The Senate Ag Committee chairman hinted that another amendment was in the works as he prepared for the farm bill floor debate. “One amendment that’s being worked on would take some out of direct payments and put some in rural development; put some in conservation that we were short on, maybe even some in energy and some in nutrition,” he said.

Groups like the American Soybean Association have complained that the committee-passed bill reduces baseline spending under the Commodity title by about $3 billion and allocates it to other titles. ASA and other farm organizations have opposed shifting funds out of program crops.

Another obstacle involves the $6 per bushel target price in the new farm bill. “ASA does not believe that a $6 target price provides an adequate safety net for soybean producers or a level of equity with other program crops,” said ASA President John Hoffman. “We believe the soybean target prices needs to be increased to a minimum of $6.30 per bushel.”

Harkin said he believes the principle has been established that funds can be transferred out of the Commodity Title to other titles of the farm bill. “So what I’m saying is that those who want to argue, ‘Oh no, we can’t take any money out of Title I for anything other than Title I commodities,' will have some explaining to do because the principle has been established that we can.”

Asked who he thinks will sign up for the ACR option should it become part of the farm law, Harkin said he thinks farmers “with good market prospects” will elect to join the ACR, which would replace direct payments with a $15 per acre fixed payment and replace non-recourse with recourse commodity loans.
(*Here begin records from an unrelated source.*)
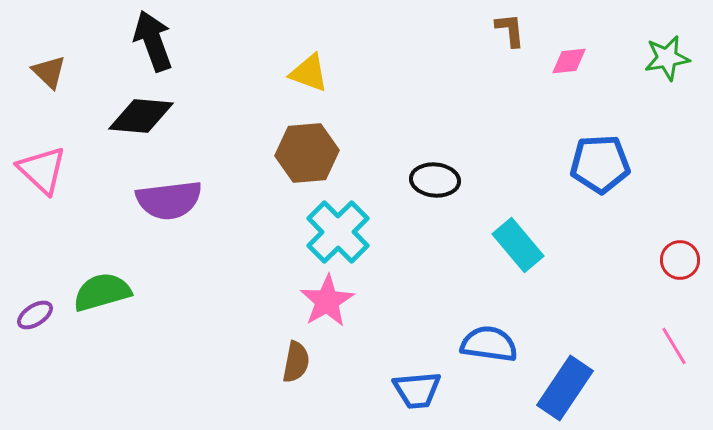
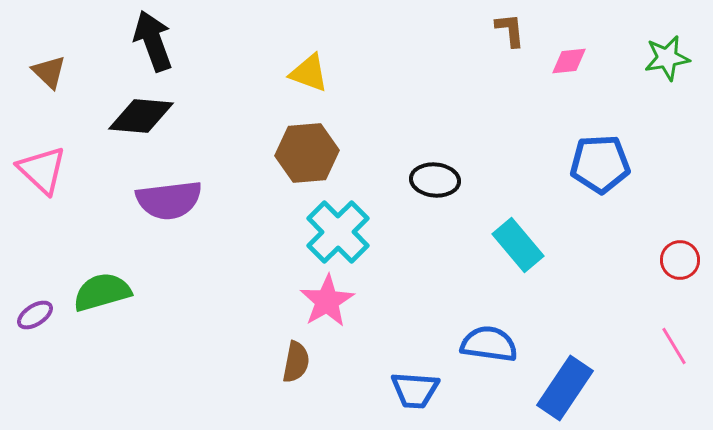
blue trapezoid: moved 2 px left; rotated 9 degrees clockwise
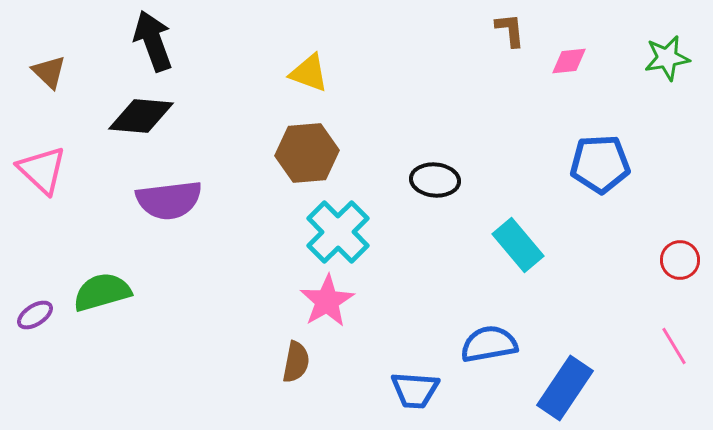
blue semicircle: rotated 18 degrees counterclockwise
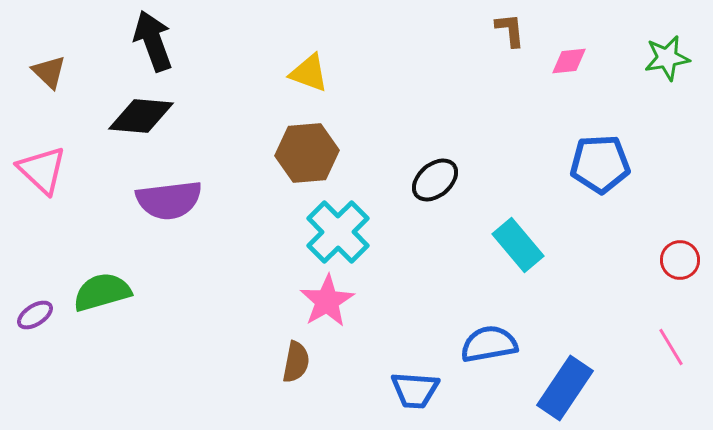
black ellipse: rotated 45 degrees counterclockwise
pink line: moved 3 px left, 1 px down
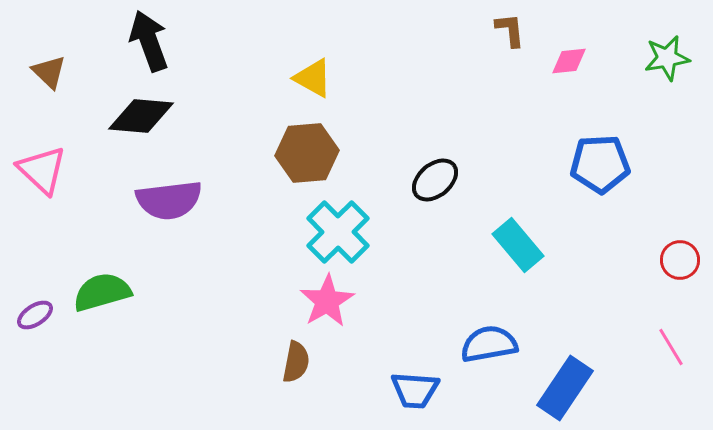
black arrow: moved 4 px left
yellow triangle: moved 4 px right, 5 px down; rotated 9 degrees clockwise
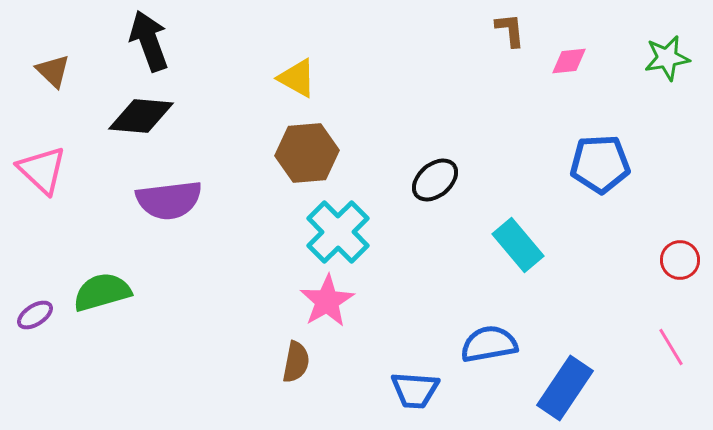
brown triangle: moved 4 px right, 1 px up
yellow triangle: moved 16 px left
“They’re protecting themselves on the downside,” he said. “A lot of people who get direct payments now don’t get a lot of payment because it depends on their base acres, and it’s made on 85 percent of those acres.”

He also disagrees with Roberts’ claims the ACR will have a negative effect on crop insurance purchases. “If you have a state-level guarantee, it will reduce the crop insurance premiums. Farmers won’t buy the same coverage they’ve had in the past, but they can buy up to higher levels. Quite frankly, we may change some of this on the floor.”